Below, we profile three interesting ETF articles from around the Web:
Tax-Saving Trades at The Wall Street Journal
As 2010 nears to an end in the coming months, many investors will be making selling decisions on losing investments in an effort to offset capital gains. In this article, Jonathan Burton reviews some strategies that may help investors harvest tax losses without altering the exposure of their portfolio considerably. “Rather than let their cash sit idle, though, what some investors do, if only temporarily, is to move some or all of the cash generated by the sale into a holding that is similar to what they just sold,” writes Burton “And ETFs are a natural choice to fill that role.” The author also goes on to discuss some of the potential sticking points of using ETFs to enhance tax efficiency at the end of the year, and lays out an idea for those selling subpar mutual funds [see the Mutual Fund To ETF Converter Tool].

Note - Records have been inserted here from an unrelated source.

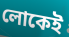
লোকেইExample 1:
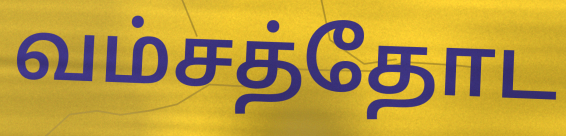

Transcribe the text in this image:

வம்சத்தோட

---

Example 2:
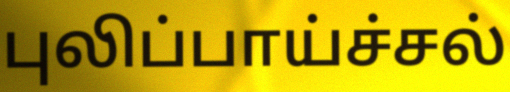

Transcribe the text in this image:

புலிப்பாய்ச்சல்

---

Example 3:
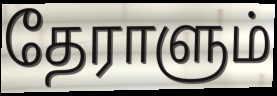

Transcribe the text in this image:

தேராளும்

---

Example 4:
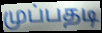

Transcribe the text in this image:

முப்பதடி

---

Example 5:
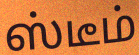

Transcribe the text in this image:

ஸ்டீம்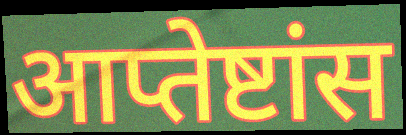
आप्तेष्टांस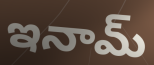
ఇనామ్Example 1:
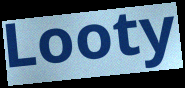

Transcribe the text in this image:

Looty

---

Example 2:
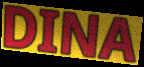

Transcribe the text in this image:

DINA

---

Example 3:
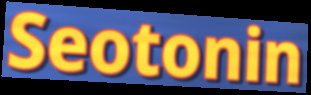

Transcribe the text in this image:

Seotonin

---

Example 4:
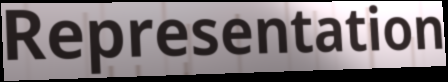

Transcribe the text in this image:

Representation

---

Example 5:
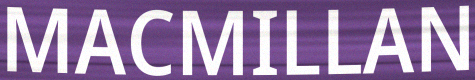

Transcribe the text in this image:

Does The ETF Provider Matter? at Index Universe
Brand loyalty certainly exists in the ETF industry, with some investors preferring to invest in securities offered by a certain issuer (according to surveys, Vanguard and iShares maintain the highest loyalty among financial advisors). In this article, Matt Hougan delves into an intriguing question for all ETF investors: does the choice of provider matter? His general answer is “no,” although he notes that there are some obvious and not-so-obvious areas in which similar products from different providers can differ in a meaningful way.

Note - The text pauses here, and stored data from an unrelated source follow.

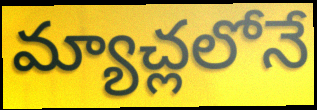
మ్యాచ్లలోనేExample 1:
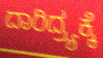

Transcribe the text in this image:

ದಾರಿದ್ರ್ಯಕ್ಕೆ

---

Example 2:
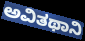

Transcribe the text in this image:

ಅವಿತಥಾನಿ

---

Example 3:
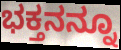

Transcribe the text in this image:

ಭಕ್ತನನ್ನೂ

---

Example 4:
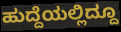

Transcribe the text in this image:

ಹುದ್ದೆಯಲ್ಲಿದ್ದೂ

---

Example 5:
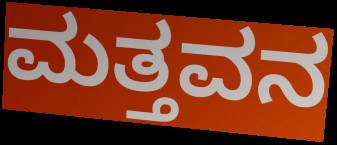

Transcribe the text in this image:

ಮತ್ತವನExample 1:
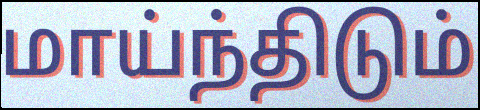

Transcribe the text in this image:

மாய்ந்திடும்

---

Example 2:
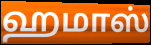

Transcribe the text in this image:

ஹமாஸ்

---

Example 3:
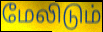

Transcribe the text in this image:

மேலிடும்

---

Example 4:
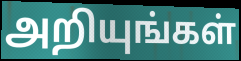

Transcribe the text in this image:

அறியுங்கள்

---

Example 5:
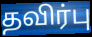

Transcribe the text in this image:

தவிர்பு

Bond ETFs: 12 Stops Along The Risk/Return Spectrum at ETF Database
For many investors, the universe of fixed income ETFs consists primarily of the “one stop shop” aggregate bond funds. But there is much more to this critical asset class than AGG or BND; there are now more than 100 bond ETFs offering exposure to everything from municipal bonds to high yield corporates to emerging markets debt. In this feature, we start at the low end of the yield continuum and work our way up to a fund that offers a current yield of more than 8%–but is flying under the radar of most investors.
Disclosure: No positions at time of writing.